README.md: Add 3rd Party Inference Speed Dashboard
Hi TensorRT-LLM team,
As an NVIDIA Inception startup, I would like to add a community link resource about an inference speed dashboard.
The inference speed dashboard feature includes:
- Comprehensive benchmarks with several optimization techniques like FP16, FP8, INT8-weight-only, and INT4-weight-only.
- Comprehensive benchmarks with model architectures like Llama3-8b, Gemma2-27b, RecurrentGemma-9b, and Mamba2-2.7b.
- Comprehensive batch sizes, input lengths, and output lengths. Batch sizes range from 1 to 32 (128 for Mamba), and input and output lengths range from 32 to 4096.
Additionally, I plan to publish the source code (website) and benchmark script by the end of this year.
Hi @matichon-vultureprime, we're discussing the best way to manage community highlights -- thanks for the PR and your patience!
@matichon-vultureprime, Thank you for this thoughtful contribution to showcase community inference benchmarking efforts! We appreciate the work you put into creating this 3rd party inference speed dashboard.

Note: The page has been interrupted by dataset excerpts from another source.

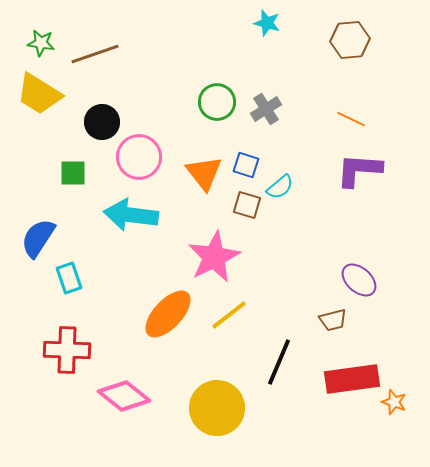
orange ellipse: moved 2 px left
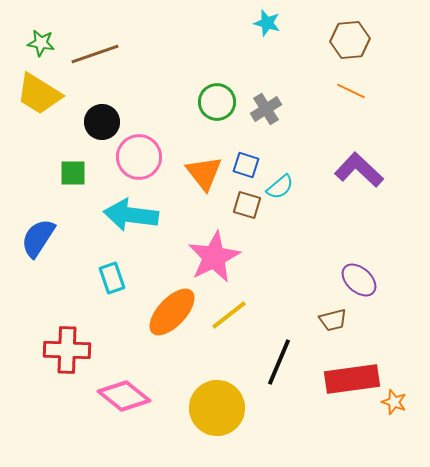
orange line: moved 28 px up
purple L-shape: rotated 39 degrees clockwise
cyan rectangle: moved 43 px right
orange ellipse: moved 4 px right, 2 px up
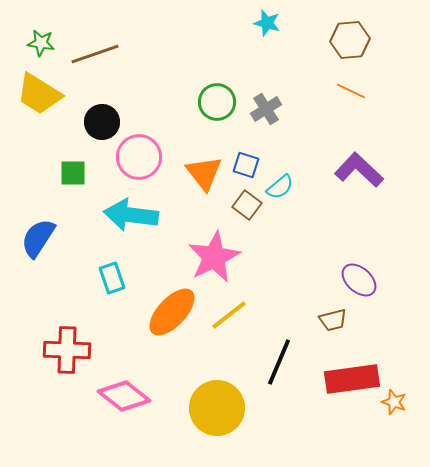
brown square: rotated 20 degrees clockwise
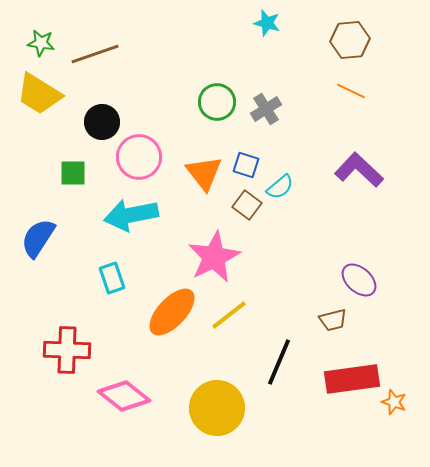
cyan arrow: rotated 18 degrees counterclockwise
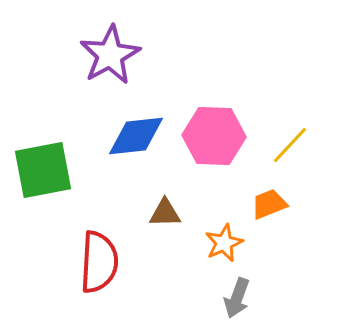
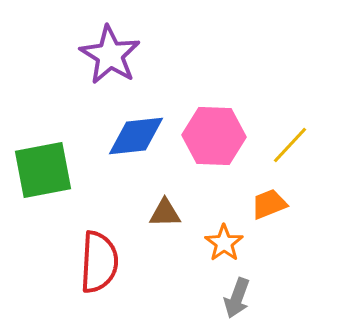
purple star: rotated 12 degrees counterclockwise
orange star: rotated 12 degrees counterclockwise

Since this PR was opened, the README.md structure has been significantly reorganized and the section where this content would have been placed has been restructured. The current README focuses on official tech blogs, news, and documentation links.
While we can't merge this specific change due to the structural changes, we value community contributions like yours. If you're interested in sharing performance benchmarking resources with the community, you might consider:
- Contributing to the community discussions or examples sections
- Sharing this resource through community channels or forums
- Exploring other documentation areas where community tools might be appropriate
Thanks again for your engagement with the TensorRT-LLM community and for creating valuable resources for other users.